Criminal defense attorneys have been embracing the idea that post-conviction innocence projects has made criminal defense harder. A little over a year ago, a criminal defense blogger I long followed called it one of the “dirty little secrets,” of the defense world, while also acknowledging the project “far exceeds any problems it causes.”
More recently, Ron Kuby cited Professor Abbe Smith’s article—and her thesis that these projects have fetishized innocence at the harm of the guilty. Professor Smith’s article herself notes three primary complaints about the innocence movement: (1) it has an air of arrogance, (2) it is not the best currency for criminal justice reform, and (3) law school innocence projects teach our students the wrong thing.

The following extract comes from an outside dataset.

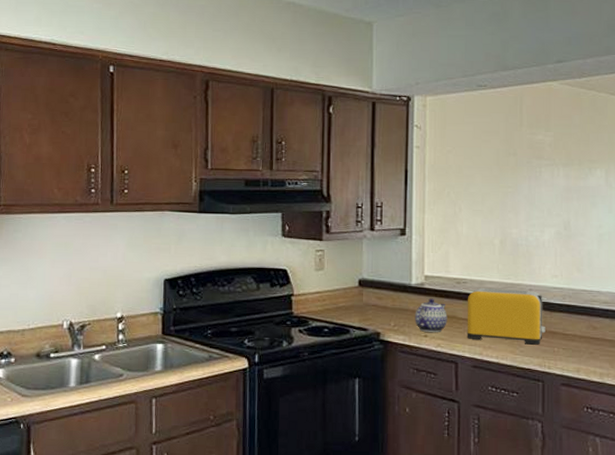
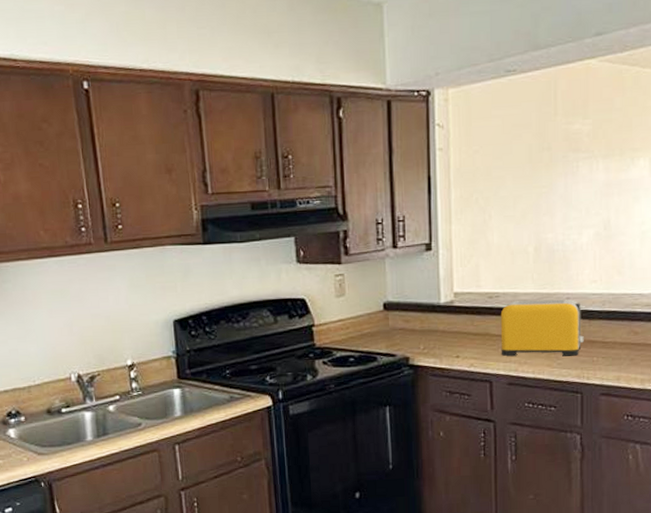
teapot: present [415,298,447,333] -> none [445,316,480,353]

I don’t find Professor Smiths’ first argument all that compelling – she uses a silly 2008 email flyer from something called the Midwestern Innocence Project as a strawman to reach a general conclusion that there “is an arrogance to the ‘innocentrism’ of the innocence movement.” (I’ve never heard of the Midwestern Innocence Project and google can’t seem to find it either.) While her third point—what we teach our students—does interest me, it is collateral to the question raised in the header, so I will leave it for another day
The question of whether my work as an innocence lawyer is a good vehicle for criminal justice reform—or, perhaps more narrowly, whether it facilitates a more robust application of due process and beyond a reasonable doubt—interests me greatly. Smith argues that “the defendant with the factual innocence story throws every other defendant under the bus”:
Factual, DNA-proven innocence poses a threat to the fundamental legal principles underlying our system of justice, in particular to the presumption of innocence. The more we focus on those who can actually be proved innocent, the more we undercut the right of everyone to be presumed innocent unless the state proves otherwise. Our system of justice emphasizes proof, not truth, because of the value we place on individual liberty and our abiding skepticism of state power. To check that power we give the benefit of every reasonable doubt to the accused even if he or she did it. Thus, if proof is lacking, a factually guilty person may nonetheless be legally not guilty. A single-minded focus on factual innocence threatens this important safeguard, this check on the hubris of power.
Once again, however, Professor Smith speaks without any concrete examples. I’m left wondering, how, exactly, does a “single-minded focus on factual innocence” undercut the presumption of innocence or a check on the “hubris of power?”
On the contrary, I’ve seen time-and-time again innocence cases doing the opposite. Take the provably-innocent man who falsely confessed. Beyond the vague notion that this false confession demonstrates to jurors and the world at large that false confessions are a reality and may cause a level of healthy skepticism when faced with evidence of a confession—it does something far more concrete: For every interrogation-induced false confession, there are police officers who coerced it. And the credibility of that police officer, in unrelated cases thereafter, may be impugned by his responsibility in convicting an innocent man. That helps the factually-guilty confessor, too—and certainly facilitates a check on the power of the State.
Here’s another example. Ben Baker is factually innocent of a 2006 drug conviction: He was framed by a corrupt police officer who is now a federal convict—Sergeant Ronald Watts—because Baker refused to pay him off. He was released this past January after almost a decade of prison and has a certificate of innocence now.
But you know who else framed him? The three other police officers who testified in 2006 corroborating Sergeant Watts’ false testimony. And you know what has happened to those officers? Absolutely nothing. They all remain on the force, making arrests, recommending charges, and testifying in court to this very day. The fact that these cops lied—and not because some defense attorney says they are lying but because a court has certified Ben Baker innocent proves they lied—must call into question all of their testimony and actions as police officers. Even these officer’s “good” arrests of the factually guilty must be scrutinized more closely.
Ben Baker is a concrete example of how “fetishizing” innocence may, in fact, give a criminal defense lawyer just a tad bit more ammo. There may be problems with the Innocence Movement, but I’ve yet to see the concrete evidence that it somehow minimizes the safeguards given to the criminally accused.